> How to complete this task:
Output only the lines below from the one containing "légmozgás hazánkban, csapadékra sem lehet" to the one containing "Didattica Digitale Integrata", exactly as written, both ends kept.

(Raw data Opens)

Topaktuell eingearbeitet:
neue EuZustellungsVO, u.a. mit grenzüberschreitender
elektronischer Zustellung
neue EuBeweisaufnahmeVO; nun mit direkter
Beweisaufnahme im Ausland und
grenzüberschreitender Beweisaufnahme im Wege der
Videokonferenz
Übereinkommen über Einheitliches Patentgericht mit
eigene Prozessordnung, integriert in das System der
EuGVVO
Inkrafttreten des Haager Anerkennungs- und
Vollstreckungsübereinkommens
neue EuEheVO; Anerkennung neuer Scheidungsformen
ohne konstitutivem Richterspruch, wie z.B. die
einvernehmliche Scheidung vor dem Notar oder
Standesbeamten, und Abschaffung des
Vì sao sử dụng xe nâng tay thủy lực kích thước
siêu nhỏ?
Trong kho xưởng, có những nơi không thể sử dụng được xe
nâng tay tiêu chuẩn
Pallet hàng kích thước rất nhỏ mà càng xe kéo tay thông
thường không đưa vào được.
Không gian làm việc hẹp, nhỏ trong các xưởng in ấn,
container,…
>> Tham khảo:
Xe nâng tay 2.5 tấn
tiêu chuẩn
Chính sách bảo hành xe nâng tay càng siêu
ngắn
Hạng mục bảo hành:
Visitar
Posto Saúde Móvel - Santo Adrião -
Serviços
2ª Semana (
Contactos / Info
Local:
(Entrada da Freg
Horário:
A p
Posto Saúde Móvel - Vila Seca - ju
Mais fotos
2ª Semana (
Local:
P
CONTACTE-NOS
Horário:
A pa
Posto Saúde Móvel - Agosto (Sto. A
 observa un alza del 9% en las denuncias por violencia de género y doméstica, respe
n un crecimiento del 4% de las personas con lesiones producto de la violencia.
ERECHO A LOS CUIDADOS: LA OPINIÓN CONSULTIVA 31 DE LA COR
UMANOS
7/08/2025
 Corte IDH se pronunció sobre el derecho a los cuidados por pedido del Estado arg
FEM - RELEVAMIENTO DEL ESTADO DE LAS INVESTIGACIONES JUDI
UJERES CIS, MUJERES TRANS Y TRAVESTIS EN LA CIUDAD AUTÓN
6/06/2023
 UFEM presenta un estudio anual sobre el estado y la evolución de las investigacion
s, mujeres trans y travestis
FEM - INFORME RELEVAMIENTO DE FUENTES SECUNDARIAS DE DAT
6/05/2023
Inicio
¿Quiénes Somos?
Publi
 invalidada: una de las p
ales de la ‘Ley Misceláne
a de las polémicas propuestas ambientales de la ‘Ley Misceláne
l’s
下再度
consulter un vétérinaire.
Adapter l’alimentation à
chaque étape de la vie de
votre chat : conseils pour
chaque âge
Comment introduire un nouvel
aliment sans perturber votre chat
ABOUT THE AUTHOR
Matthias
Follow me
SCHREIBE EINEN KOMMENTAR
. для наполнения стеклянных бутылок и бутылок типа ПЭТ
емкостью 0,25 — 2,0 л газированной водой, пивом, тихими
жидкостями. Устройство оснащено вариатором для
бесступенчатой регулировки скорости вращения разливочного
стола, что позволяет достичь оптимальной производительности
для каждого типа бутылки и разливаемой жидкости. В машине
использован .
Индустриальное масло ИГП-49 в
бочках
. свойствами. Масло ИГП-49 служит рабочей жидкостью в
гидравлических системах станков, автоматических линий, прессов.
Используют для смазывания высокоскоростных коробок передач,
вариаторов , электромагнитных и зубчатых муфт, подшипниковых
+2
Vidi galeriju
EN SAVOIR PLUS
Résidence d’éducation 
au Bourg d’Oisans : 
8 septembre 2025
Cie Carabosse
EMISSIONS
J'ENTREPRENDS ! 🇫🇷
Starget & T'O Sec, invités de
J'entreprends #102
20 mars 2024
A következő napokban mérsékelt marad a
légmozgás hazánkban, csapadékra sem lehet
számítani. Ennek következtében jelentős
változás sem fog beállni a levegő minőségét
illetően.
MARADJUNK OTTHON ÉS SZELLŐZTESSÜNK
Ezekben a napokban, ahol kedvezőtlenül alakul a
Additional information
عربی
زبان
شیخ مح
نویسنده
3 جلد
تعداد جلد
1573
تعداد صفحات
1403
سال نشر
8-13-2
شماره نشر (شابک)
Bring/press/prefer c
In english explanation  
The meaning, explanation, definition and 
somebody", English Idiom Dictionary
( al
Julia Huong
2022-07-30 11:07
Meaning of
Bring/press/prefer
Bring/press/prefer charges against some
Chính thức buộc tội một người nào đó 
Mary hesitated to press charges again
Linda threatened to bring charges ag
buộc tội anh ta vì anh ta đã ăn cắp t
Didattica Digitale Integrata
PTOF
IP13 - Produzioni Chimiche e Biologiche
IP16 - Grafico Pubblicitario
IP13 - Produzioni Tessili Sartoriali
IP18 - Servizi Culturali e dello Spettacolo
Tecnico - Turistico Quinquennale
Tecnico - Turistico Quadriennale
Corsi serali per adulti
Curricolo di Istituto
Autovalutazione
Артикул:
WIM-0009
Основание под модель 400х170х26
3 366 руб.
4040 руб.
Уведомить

(Raw data Closes)

> Solution for this task:
légmozgás hazánkban, csapadékra sem lehet
számítani. Ennek következtében jelentős
változás sem fog beállni a levegő minőségét
illetően.
MARADJUNK OTTHON ÉS SZELLŐZTESSÜNK
Ezekben a napokban, ahol kedvezőtlenül alakul a
Additional information
عربی
زبان
شیخ مح
نویسنده
3 جلد
تعداد جلد
1573
تعداد صفحات
1403
سال نشر
8-13-2
شماره نشر (شابک)
Bring/press/prefer c
In english explanation  
The meaning, explanation, definition and 
somebody", English Idiom Dictionary
( al
Julia Huong
2022-07-30 11:07
Meaning of
Bring/press/prefer
Bring/press/prefer charges against some
Chính thức buộc tội một người nào đó 
Mary hesitated to press charges again
Linda threatened to bring charges ag
buộc tội anh ta vì anh ta đã ăn cắp t
Didattica Digitale Integrata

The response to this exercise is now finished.